● **Your objective**:
Reproduce the text of each item in the data below word for word, leaving out the images.

──────

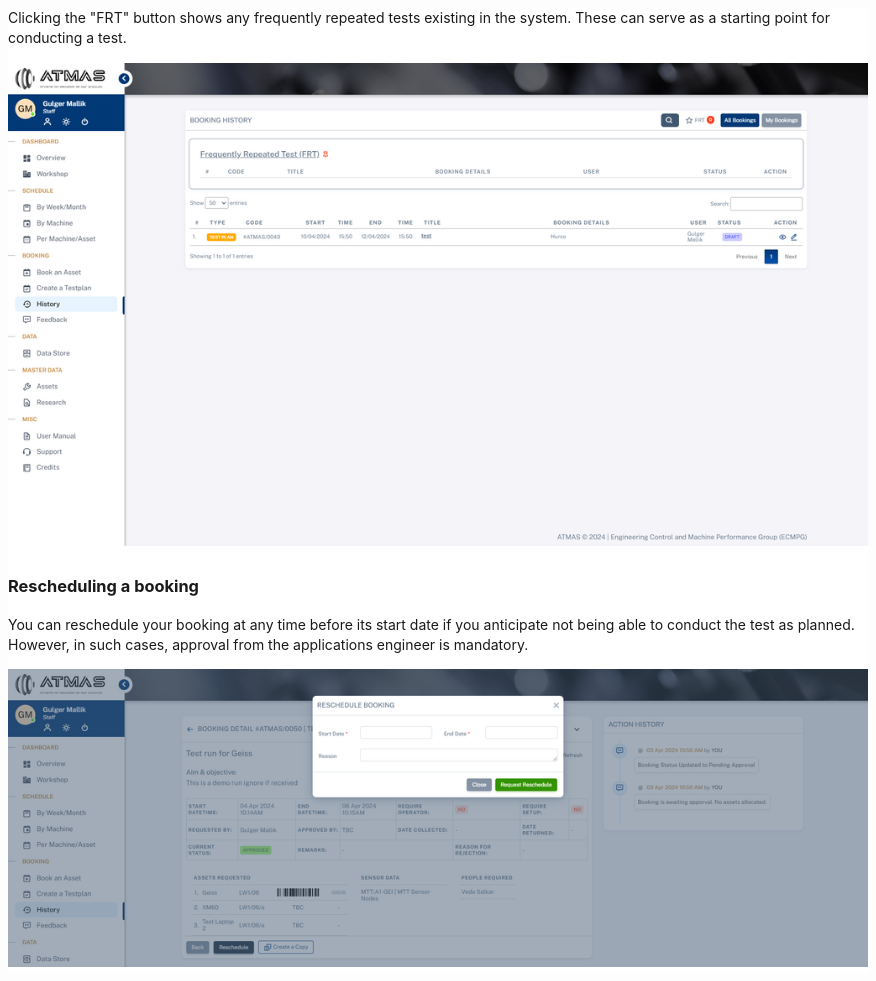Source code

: 

 Clicking the "FRT" button shows any frequently repeated tests existing in the system. These can serve as a starting point for conducting a test.
 
![Frequently repeated tests](assets/atmas_imgs/frt.png)










### Rescheduling a booking



 You can reschedule your booking at any time before its start date if you anticipate not being able to conduct the test as planned. However, in such cases, approval from the applications engineer is mandatory.
 
![Rescheduling form onclick of `Reschedule` button](assets/atmas_imgs/reschedule.png)
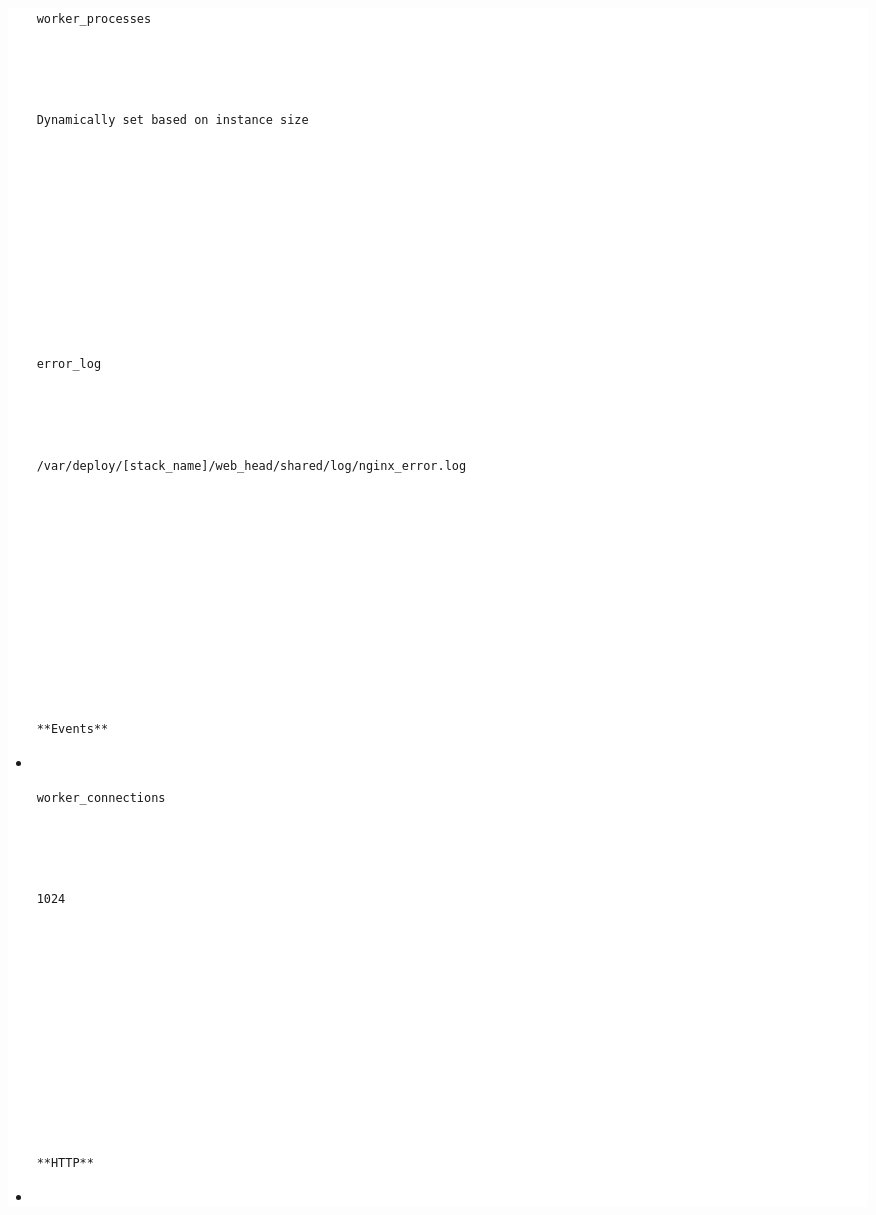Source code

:        worker_processes
      

      

        Dynamically set based on instance size
      

    

    

      


      

        error_log
      

      

        /var/deploy/[stack_name]/web_head/shared/log/nginx_error.log
      

    

  

  

    

      

        **Events** 
-

      

      


      


    

    

      


      

        worker_connections
      

      

        1024
      

    

  

  

    

      

        **HTTP** 
-

      

      


      

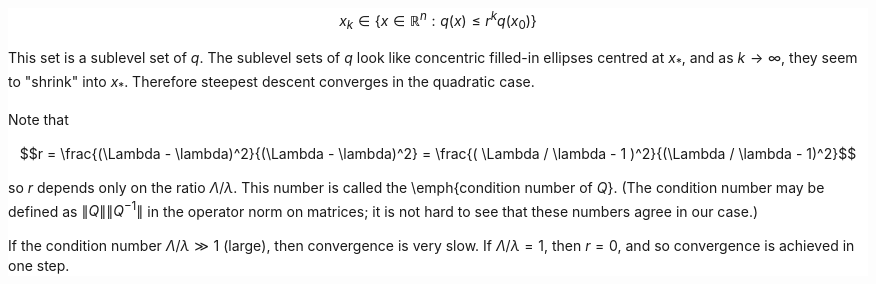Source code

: $$x_k \in \{ x \in \mathbb R^n : q(x) \leq r^k q(x_0) \}$$

This set is a sublevel set of $q$. The sublevel sets of $q$ look like concentric filled-in ellipses centred at $x_*$, and as $k \to \infty$, they seem to "shrink" into $x_*$. Therefore steepest descent converges in the quadratic case.

Note that

$$r = \frac{(\Lambda - \lambda)^2}{(\Lambda - \lambda)^2} = \frac{( \Lambda / \lambda - 1 )^2}{(\Lambda / \lambda - 1)^2}$$

so $r$ depends only on the ratio $\Lambda / \lambda$. This number is called the \emph{condition number of $Q$}. (The condition number may be defined as $\|Q\|\|Q^{-1}\|$ in the operator norm on matrices; it is not hard to see that these numbers agree in our case.) 

If the condition number $\Lambda / \lambda \gg 1$ (large), then convergence is very slow. If $\Lambda / \lambda = 1$, then $r = 0$, and so convergence is achieved in one step.

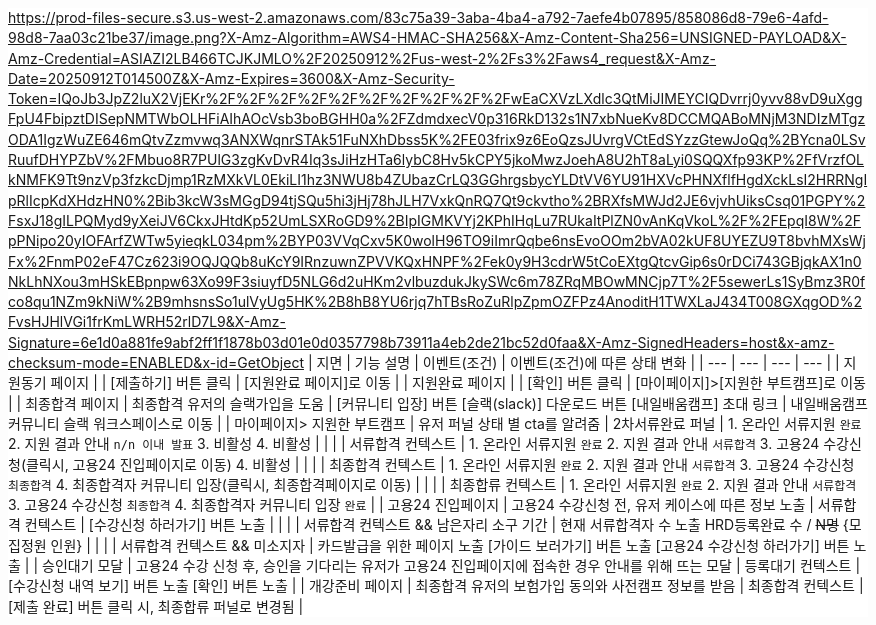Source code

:   https://prod-files-secure.s3.us-west-2.amazonaws.com/83c75a39-3aba-4ba4-a792-7aefe4b07895/858086d8-79e6-4afd-98d8-7aa03c21be37/image.png?X-Amz-Algorithm=AWS4-HMAC-SHA256&X-Amz-Content-Sha256=UNSIGNED-PAYLOAD&X-Amz-Credential=ASIAZI2LB466TCJKJMLO%2F20250912%2Fus-west-2%2Fs3%2Faws4_request&X-Amz-Date=20250912T014500Z&X-Amz-Expires=3600&X-Amz-Security-Token=IQoJb3JpZ2luX2VjEKr%2F%2F%2F%2F%2F%2F%2F%2F%2F%2FwEaCXVzLXdlc3QtMiJIMEYCIQDvrrj0yvv88vD9uXggFpU4FbipztDISepNMTWbOLHFiAIhAOcVsb3boBGHH0a%2FZdmdxecV0p316RkD132s1N7xbNueKv8DCCMQABoMNjM3NDIzMTgzODA1IgzWuZE646mQtvZzmvwq3ANXWqnrSTAk51FuNXhDbss5K%2FE03frix9z6EoQzsJUvrgVCtEdSYzzGtewJoQq%2BYcna0LSvRuufDHYPZbV%2FMbuo8R7PUlG3zgKvDvR4Iq3sJiHzHTa6lybC8Hv5kCPY5jkoMwzJoehA8U2hT8aLyi0SQQXfp93KP%2FfVrzfOLkNMFK9Tt9nzVp3fzkcDjmp1RzMXkVL0EkiLI1hz3NWU8b4ZUbazCrLQ3GGhrgsbycYLDtVV6YU91HXVcPHNXflfHgdXckLsI2HRRNgIpRlIcpKdXHdzHN0%2Bib3kcW3sMGgD94tjSQu5hi3jHj78hJLH7VxkQnRQ7Qt9ckvtho%2BRXfsMWJd2JE6vjvhUiksCsq01PGPY%2FsxJ18gILPQMyd9yXeiJV6CkxJHtdKp52UmLSXRoGD9%2BIpIGMKVYj2KPhIHqLu7RUkaItPlZN0vAnKqVkoL%2F%2FEpqI8W%2FpPNipo20yIOFArfZWTw5yieqkL034pm%2BYP03VVqCxv5K0wolH96TO9iImrQqbe6nsEvoOOm2bVA02kUF8UYEZU9T8bvhMXsWjFx%2FnmP02eF47Cz623i9OQJQQb8uKcY9IRnzuwnZPVVKQxHNPF%2Fek0y9H3cdrW5tCoEXtgQtcvGip6s0rDCi743GBjqkAX1n0NkLhNXou3mHSkEBpnpw63Xo99F3siuyfD5NLG6d2uHKm2vlbuzdukJkySWc6m78ZRqMBOwMNCjp7T%2F5sewerLs1SyBmz3R0fco8qu1NZm9kNiW%2B9mhsnsSo1ulVyUg5HK%2B8hB8YU6rjq7hTBsRoZuRlpZpmOZFPz4AnoditH1TWXLaJ434T008GXqgOD%2FvsHJHlVGi1frKmLWRH52rlD7L9&X-Amz-Signature=6e1d0a881fe9abf2ff1f1878b03d01e0d0357798b73911a4eb2de21bc52d0faa&X-Amz-SignedHeaders=host&x-amz-checksum-mode=ENABLED&x-id=GetObject
| 지면 | 기능 설명  | 이벤트(조건) | 이벤트(조건)에 따른 상태 변화 |
| --- | --- | --- | --- |
| 지원동기 페이지 |  | [제출하기] 버튼 클릭 | [지원완료 페이지]로 이동 |
| 지원완료 페이지 |  | [확인] 버튼 클릭 | [마이페이지]>[지원한 부트캠프]로 이동 |
| 최종합격 페이지 | 최종합격 유저의 슬랙가입을 도움 | [커뮤니티 입장] 버튼
[슬랙(slack)] 다운로드 버튼
[내일배움캠프] 초대 링크 | 내일배움캠프 커뮤니티 슬랙 워크스페이스로 이동 |
| 마이페이지> 지원한 부트캠프 | 유저 퍼널 상태 별 cta를 알려줌 | 2차서류완료 퍼널 | 1. 온라인 서류지원 `완료`
2. 지원 결과 안내 `n/n 이내 발표`
3. 비활성
4. 비활성 |
|  |  | 서류합격 컨텍스트 | 1. 온라인 서류지원 `완료`
2. 지원 결과 안내 `서류합격`
3. 고용24 수강신청(클릭시, 고용24 진입페이지로 이동)
4. 비활성 |
|  |  | 최종합격 컨텍스트 | 1. 온라인 서류지원 `완료`
2. 지원 결과 안내 `서류합격`
3. 고용24 수강신청 `최종합격`
4. 최종합격자 커뮤니티 입장(클릭시, 최종합격페이지로 이동) |
|  |  | 최종합류 컨텍스트 | 1. 온라인 서류지원 `완료`
2. 지원 결과 안내 `서류합격`
3. 고용24 수강신청 `최종합격`
4. 최종합격자 커뮤니티 입장 `완료` |
| 고용24 진입페이지 | 고용24 수강신청 전,
유저 케이스에 따른 정보 노출 | 서류합격 컨텍스트 | [수강신청 하러가기] 버튼 노출 |
|  |  | 서류합격 컨텍스트
&& 남은자리 소구 기간 | 현재 서류합격자 수 노출
HRD등록완료 수 / ~~N명~~ {모집정원 인원} |
|  |  | 서류합격 컨텍스트
&& 미소지자 | 카드발급을 위한 페이지 노출
[가이드 보러가기] 버튼 노출
[고용24 수강신청 하러가기] 버튼 노출 |
| 승인대기 모달 | 고용24 수강 신청 후, 승인을 기다리는 유저가
고용24 진입페이지에 접속한 경우
안내를 위해 뜨는 모달 | 등록대기 컨텍스트 | [수강신청 내역 보기] 버튼 노출
[확인] 버튼 노출 |
| 개강준비 페이지 | 최종합격 유저의 보험가입 동의와
사전캠프 정보를 받음 | 최종합격 컨텍스트 | [제출 완료] 버튼 클릭 시, 최종합류 퍼널로 변경됨 |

──────

● **Your solution**:
Source code

: 

 Clicking the "FRT" button shows any frequently repeated tests existing in the system. These can serve as a starting point for conducting a test.
 
![Frequently repeated tests](assets/atmas_imgs/frt.png)










### Rescheduling a booking



 You can reschedule your booking at any time before its start date if you anticipate not being able to conduct the test as planned. However, in such cases, approval from the applications engineer is mandatory.
 
![Rescheduling form onclick of `Reschedule` button](assets/atmas_imgs/reschedule.png)
Source code

:        worker_processes
      

      

        Dynamically set based on instance size
      

    

    

      


      

        error_log
      

      

        /var/deploy/[stack_name]/web_head/shared/log/nginx_error.log
      

    

  

  

    

      

        **Events** 
-

      

      


      


    

    

      


      

        worker_connections
      

      

        1024
      

    

  

  

    

      

        **HTTP** 
-

      

      


      

Source code

: $$x_k \in \{ x \in \mathbb R^n : q(x) \leq r^k q(x_0) \}$$

This set is a sublevel set of $q$. The sublevel sets of $q$ look like concentric filled-in ellipses centred at $x_*$, and as $k \to \infty$, they seem to "shrink" into $x_*$. Therefore steepest descent converges in the quadratic case.

Note that

$$r = \frac{(\Lambda - \lambda)^2}{(\Lambda - \lambda)^2} = \frac{( \Lambda / \lambda - 1 )^2}{(\Lambda / \lambda - 1)^2}$$

so $r$ depends only on the ratio $\Lambda / \lambda$. This number is called the \emph{condition number of $Q$}. (The condition number may be defined as $\|Q\|\|Q^{-1}\|$ in the operator norm on matrices; it is not hard to see that these numbers agree in our case.) 

If the condition number $\Lambda / \lambda \gg 1$ (large), then convergence is very slow. If $\Lambda / \lambda = 1$, then $r = 0$, and so convergence is achieved in one step.

Source code

:   https://prod-files-secure.s3.us-west-2.amazonaws.com/83c75a39-3aba-4ba4-a792-7aefe4b07895/858086d8-79e6-4afd-98d8-7aa03c21be37/image.png?X-Amz-Algorithm=AWS4-HMAC-SHA256&X-Amz-Content-Sha256=UNSIGNED-PAYLOAD&X-Amz-Credential=ASIAZI2LB466TCJKJMLO%2F20250912%2Fus-west-2%2Fs3%2Faws4_request&X-Amz-Date=20250912T014500Z&X-Amz-Expires=3600&X-Amz-Security-Token=IQoJb3JpZ2luX2VjEKr%2F%2F%2F%2F%2F%2F%2F%2F%2F%2FwEaCXVzLXdlc3QtMiJIMEYCIQDvrrj0yvv88vD9uXggFpU4FbipztDISepNMTWbOLHFiAIhAOcVsb3boBGHH0a%2FZdmdxecV0p316RkD132s1N7xbNueKv8DCCMQABoMNjM3NDIzMTgzODA1IgzWuZE646mQtvZzmvwq3ANXWqnrSTAk51FuNXhDbss5K%2FE03frix9z6EoQzsJUvrgVCtEdSYzzGtewJoQq%2BYcna0LSvRuufDHYPZbV%2FMbuo8R7PUlG3zgKvDvR4Iq3sJiHzHTa6lybC8Hv5kCPY5jkoMwzJoehA8U2hT8aLyi0SQQXfp93KP%2FfVrzfOLkNMFK9Tt9nzVp3fzkcDjmp1RzMXkVL0EkiLI1hz3NWU8b4ZUbazCrLQ3GGhrgsbycYLDtVV6YU91HXVcPHNXflfHgdXckLsI2HRRNgIpRlIcpKdXHdzHN0%2Bib3kcW3sMGgD94tjSQu5hi3jHj78hJLH7VxkQnRQ7Qt9ckvtho%2BRXfsMWJd2JE6vjvhUiksCsq01PGPY%2FsxJ18gILPQMyd9yXeiJV6CkxJHtdKp52UmLSXRoGD9%2BIpIGMKVYj2KPhIHqLu7RUkaItPlZN0vAnKqVkoL%2F%2FEpqI8W%2FpPNipo20yIOFArfZWTw5yieqkL034pm%2BYP03VVqCxv5K0wolH96TO9iImrQqbe6nsEvoOOm2bVA02kUF8UYEZU9T8bvhMXsWjFx%2FnmP02eF47Cz623i9OQJQQb8uKcY9IRnzuwnZPVVKQxHNPF%2Fek0y9H3cdrW5tCoEXtgQtcvGip6s0rDCi743GBjqkAX1n0NkLhNXou3mHSkEBpnpw63Xo99F3siuyfD5NLG6d2uHKm2vlbuzdukJkySWc6m78ZRqMBOwMNCjp7T%2F5sewerLs1SyBmz3R0fco8qu1NZm9kNiW%2B9mhsnsSo1ulVyUg5HK%2B8hB8YU6rjq7hTBsRoZuRlpZpmOZFPz4AnoditH1TWXLaJ434T008GXqgOD%2FvsHJHlVGi1frKmLWRH52rlD7L9&X-Amz-Signature=6e1d0a881fe9abf2ff1f1878b03d01e0d0357798b73911a4eb2de21bc52d0faa&X-Amz-SignedHeaders=host&x-amz-checksum-mode=ENABLED&x-id=GetObject
| 지면 | 기능 설명  | 이벤트(조건) | 이벤트(조건)에 따른 상태 변화 |
| --- | --- | --- | --- |
| 지원동기 페이지 |  | [제출하기] 버튼 클릭 | [지원완료 페이지]로 이동 |
| 지원완료 페이지 |  | [확인] 버튼 클릭 | [마이페이지]>[지원한 부트캠프]로 이동 |
| 최종합격 페이지 | 최종합격 유저의 슬랙가입을 도움 | [커뮤니티 입장] 버튼
[슬랙(slack)] 다운로드 버튼
[내일배움캠프] 초대 링크 | 내일배움캠프 커뮤니티 슬랙 워크스페이스로 이동 |
| 마이페이지> 지원한 부트캠프 | 유저 퍼널 상태 별 cta를 알려줌 | 2차서류완료 퍼널 | 1. 온라인 서류지원 `완료`
2. 지원 결과 안내 `n/n 이내 발표`
3. 비활성
4. 비활성 |
|  |  | 서류합격 컨텍스트 | 1. 온라인 서류지원 `완료`
2. 지원 결과 안내 `서류합격`
3. 고용24 수강신청(클릭시, 고용24 진입페이지로 이동)
4. 비활성 |
|  |  | 최종합격 컨텍스트 | 1. 온라인 서류지원 `완료`
2. 지원 결과 안내 `서류합격`
3. 고용24 수강신청 `최종합격`
4. 최종합격자 커뮤니티 입장(클릭시, 최종합격페이지로 이동) |
|  |  | 최종합류 컨텍스트 | 1. 온라인 서류지원 `완료`
2. 지원 결과 안내 `서류합격`
3. 고용24 수강신청 `최종합격`
4. 최종합격자 커뮤니티 입장 `완료` |
| 고용24 진입페이지 | 고용24 수강신청 전,
유저 케이스에 따른 정보 노출 | 서류합격 컨텍스트 | [수강신청 하러가기] 버튼 노출 |
|  |  | 서류합격 컨텍스트
&& 남은자리 소구 기간 | 현재 서류합격자 수 노출
HRD등록완료 수 / ~~N명~~ {모집정원 인원} |
|  |  | 서류합격 컨텍스트
&& 미소지자 | 카드발급을 위한 페이지 노출
[가이드 보러가기] 버튼 노출
[고용24 수강신청 하러가기] 버튼 노출 |
| 승인대기 모달 | 고용24 수강 신청 후, 승인을 기다리는 유저가
고용24 진입페이지에 접속한 경우
안내를 위해 뜨는 모달 | 등록대기 컨텍스트 | [수강신청 내역 보기] 버튼 노출
[확인] 버튼 노출 |
| 개강준비 페이지 | 최종합격 유저의 보험가입 동의와
사전캠프 정보를 받음 | 최종합격 컨텍스트 | [제출 완료] 버튼 클릭 시, 최종합류 퍼널로 변경됨 |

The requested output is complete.